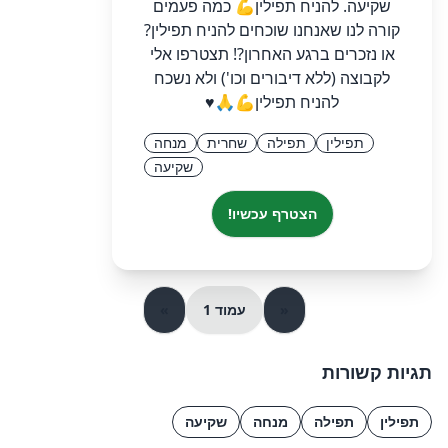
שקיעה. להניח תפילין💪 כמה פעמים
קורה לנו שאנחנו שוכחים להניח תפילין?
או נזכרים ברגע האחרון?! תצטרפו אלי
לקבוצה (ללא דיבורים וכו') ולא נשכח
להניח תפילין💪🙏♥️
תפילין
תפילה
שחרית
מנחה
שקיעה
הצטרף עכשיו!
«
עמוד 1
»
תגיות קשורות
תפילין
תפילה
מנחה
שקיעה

→ Your task
Copy the text from all of the records above line for line, and leave the pictures out of your answer.

→ Exercise response
שקיעה. להניח תפילין💪 כמה פעמים
קורה לנו שאנחנו שוכחים להניח תפילין?
או נזכרים ברגע האחרון?! תצטרפו אלי
לקבוצה (ללא דיבורים וכו') ולא נשכח
להניח תפילין💪🙏♥️
תפילין
תפילה
שחרית
מנחה
שקיעה
הצטרף עכשיו!
«
עמוד 1
»
תגיות קשורות
תפילין
תפילה
מנחה
שקיעה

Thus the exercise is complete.